En esos viejos salones aprendí el alfabeto y los números, pero en los patios de la escuela tuve otro tipo de enseñanza: la social. El convivio con personas cercanas y lejanas a mí; diferentes, pero, en el fondo, iguales. No sé si la comparación sea un oficio o un defecto, en todo caso, y con dosis adecuadas, estimula la imaginación y nos hace ponernos en los zapatos de los demás. Viendo hacia atrás, el primer ejercicio democrático consiste en el intercambio de experiencias y en aprender a habitar entre diferencias. Lección aprendida de manera indirecta en aquellos parajes de la escuela primaria. Y no dejaba de ser irónico que pensara en ello mientras hacía fila en los mismos patios escolares en los que hacía tantos años comparaba y contrastaba mi vida de niño con las de mis compañeros y amigos.
Ahí también aprendí a narrar mis gustos y aficiones (y también a describir mis fobias). Al relatar, me describía, de manera indirecta, a mí mismo y de cierta forma comenzaba a definir mi identidad. ¿Quién era entonces? ¿Quién soy ahora? ¿Hay continuidad entre el niño que fui y la persona adulta que trato de ser día a día en la actualidad? Intentaba ahora hacer el mismo ejercicio mientras transitaba por el patio.

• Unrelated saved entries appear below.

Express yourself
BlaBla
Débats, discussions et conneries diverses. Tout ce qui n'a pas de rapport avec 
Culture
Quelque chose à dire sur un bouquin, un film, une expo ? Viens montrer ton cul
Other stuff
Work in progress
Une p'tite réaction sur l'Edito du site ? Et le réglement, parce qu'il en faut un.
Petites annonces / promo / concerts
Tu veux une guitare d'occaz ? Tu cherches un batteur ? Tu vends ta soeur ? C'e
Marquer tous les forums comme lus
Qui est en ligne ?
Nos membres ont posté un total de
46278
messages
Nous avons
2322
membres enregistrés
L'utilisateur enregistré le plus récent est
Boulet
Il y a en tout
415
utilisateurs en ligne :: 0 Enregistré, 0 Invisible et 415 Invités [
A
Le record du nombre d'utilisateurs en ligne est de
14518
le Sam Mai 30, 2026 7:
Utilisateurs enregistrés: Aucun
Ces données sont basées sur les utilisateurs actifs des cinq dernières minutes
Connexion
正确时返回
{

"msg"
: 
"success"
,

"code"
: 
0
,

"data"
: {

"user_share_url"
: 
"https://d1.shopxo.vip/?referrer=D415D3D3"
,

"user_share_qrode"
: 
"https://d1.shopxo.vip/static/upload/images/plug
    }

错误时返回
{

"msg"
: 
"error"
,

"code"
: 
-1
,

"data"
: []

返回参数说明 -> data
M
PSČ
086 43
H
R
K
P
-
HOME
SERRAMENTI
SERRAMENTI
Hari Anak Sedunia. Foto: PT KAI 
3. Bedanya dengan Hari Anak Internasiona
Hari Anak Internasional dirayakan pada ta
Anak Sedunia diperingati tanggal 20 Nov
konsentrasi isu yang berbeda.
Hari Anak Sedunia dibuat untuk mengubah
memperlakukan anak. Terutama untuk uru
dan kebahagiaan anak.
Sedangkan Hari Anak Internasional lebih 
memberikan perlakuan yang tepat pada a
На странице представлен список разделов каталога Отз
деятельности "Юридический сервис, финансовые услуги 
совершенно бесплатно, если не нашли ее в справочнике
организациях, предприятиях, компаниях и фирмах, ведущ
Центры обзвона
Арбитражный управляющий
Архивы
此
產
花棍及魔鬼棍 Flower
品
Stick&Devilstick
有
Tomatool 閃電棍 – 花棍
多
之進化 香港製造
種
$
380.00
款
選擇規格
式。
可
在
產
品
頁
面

Todos los días, durante el recreo, hacíamos corro, a veces grande, otras, minúsculo, para comentar el programa de televisión visto la noche anterior, el último partido de fútbol o béisbol, o la revista leída el fin de semana. Los recuerdos se intercalaban y seguramente se confundían, pero la imagen del lugar no cambiaba: la larga plancha de cemento, los muros de piedra, la tupida arboleda en los costados y su larga sombra (o resolana, dependiendo la hora). No sabría decir si el tiempo que pasaba de lunes a viernes ahí iba más allá de los 30 minutos, pero era suficiente. En ese lapso experimentaba un mundo diferente al de mi casa y al de las aulas. No siempre era agradable, por supuesto; como sucede con la vida: todo tiene un lado A y un lado B.
Supongo que después he buscado esa sensación en cafés y parques, y lo sigo haciendo hasta hoy, aunque sé que cada vez me resulta más difícil encontrarla. El primer exilio que padecemos, como sabemos, es el de la infancia. Podemos regresar a sus territorios y, sin embargo, de alguna manera seguimos afuera de ellos, como si los miráramos a través de una ventana enrejada. No podemos regresar a esos días ni tampoco debemos darle la espalda al momento actual. Estamos atrapados en el instante presente. Quizá por eso asistí de nuevo a mi vieja escuela: para manifestar un deseo de pertenencia y de representatividad. No sé si esto se logrará algún día, pero ahí, en esas aulas y en esos patios escolares, imaginé por primera vez el país que habito. Y lo sigo imaginando desde entonces.